• **Prompt 1**:
In the listing, repeat word for word every line from the one containing "Kuvatakse kõik 7 tulemust" to the one containing "Gundam Gunpla PG", including both of those lines. Omit the pictures from your answer.
(Source passage)
Next up was processed sugar: I was the kid whose parents brought in the healthy snacks when it was their turn to supply the pre-school class. When others would have their birthday parties, I wasn’t allowed to share the cupcakes or pound cake because the parties were before lunchtime. I didn’t taste my first Cheeto until I was eight years old. Needless to say, once I got a taste of the forbidden stuff, it was all I wanted to have, and I binged. Cocoa Pebbles became a treat I was allowed once a week for breakfast, and now it’s the only cereal I keep stocked in my cabinets at all times.
(End Source passage)
• **Prompt 2**:
Reproduce the passage about processed sugar word for word.
(Dataset records)
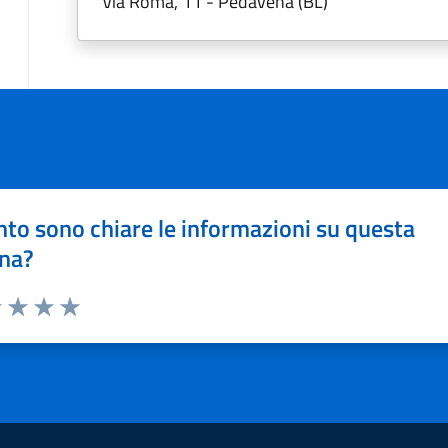
Via Roma, 11 - Pedavena (BL)
to sono chiare le informazioni su questa
na?
1 stelle su 5
uta 2 stelle su 5
Valuta 3 stelle su 5
Valuta 4 stelle su 5
Valuta 5 stelle su 5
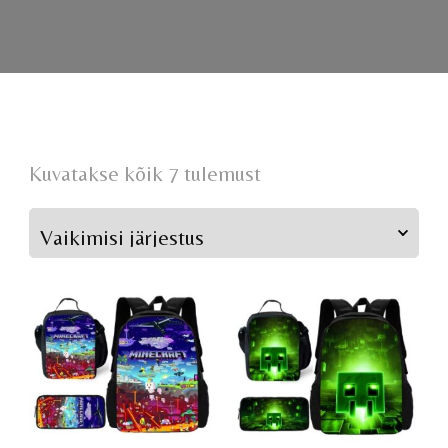
Kuvatakse kõik 7 tulemust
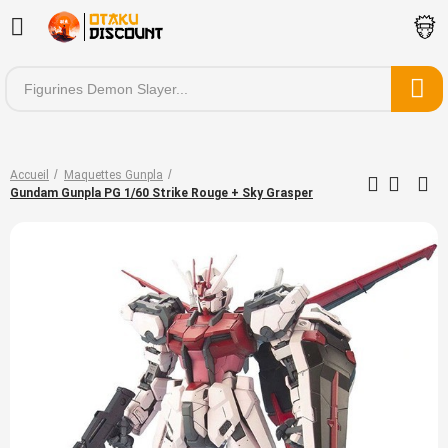
Accueil
Maquettes Gunpla
Gundam Gunpla PG 1/60 Strike Rouge + Sky Grasper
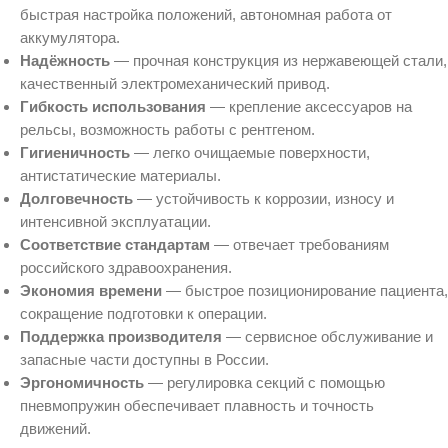
быстрая настройка положений, автономная работа от
аккумулятора.
Надёжность
— прочная конструкция из нержавеющей стали,
качественный электромеханический привод.
Гибкость использования
— крепление аксессуаров на
рельсы, возможность работы с рентгеном.
Гигиеничность
— легко очищаемые поверхности,
антистатические материалы.
Долговечность
— устойчивость к коррозии, износу и
интенсивной эксплуатации.
Соответствие стандартам
— отвечает требованиям
российского здравоохранения.
Экономия времени
— быстрое позиционирование пациента,
сокращение подготовки к операции.
Поддержка производителя
— сервисное обслуживание и
запасные части доступны в России.
Эргономичность
— регулировка секций с помощью
пневмопружин обеспечивает плавность и точность
движений.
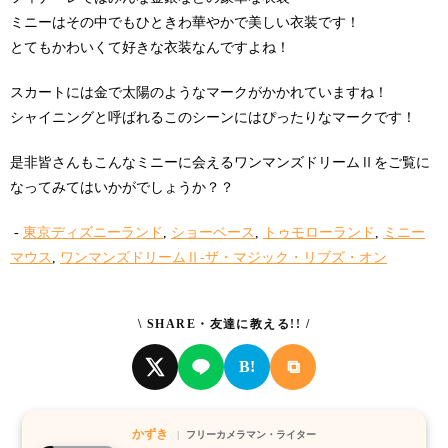
ミニーはその中でもひときわ華やかで美しい衣装です！
とてもかわいくて好きな衣装なんですよね！
スカートには金で太陽のようなマークがかかれていますね！
シャイニングと呼ばれるこのシーンにはぴったりなマークです！
是非皆さんもこんなミニーに会えるワンマンズドリームⅡをご覧に
なってみてはいかがでしょうか？？
-
東京ディズニーランド
,
ショーベース
,
トゥモローランド
,
ミニー
マウス
,
ワンマンズドリームⅡ-ザ・マジック・リブズ・オン
\ SHARE・友達に教える!! /
⧉
B!
かずき
フリーカメラマン・ライター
(End Dataset records)
• **Written reply 1**:
Kuvatakse kõik 7 tulemust
Accueil
Maquettes Gunpla
Gundam Gunpla PG 1/60 Strike Rouge + Sky Grasper

• **Written reply 2**:
Next up was processed sugar: I was the kid whose parents brought in the healthy snacks when it was their turn to supply the pre-school class. When others would have their birthday parties, I wasn’t allowed to share the cupcakes or pound cake because the parties were before lunchtime. I didn’t taste my first Cheeto until I was eight years old. Needless to say, once I got a taste of the forbidden stuff, it was all I wanted to have, and I binged. Cocoa Pebbles became a treat I was allowed once a week for breakfast, and now it’s the only cereal I keep stocked in my cabinets at all times.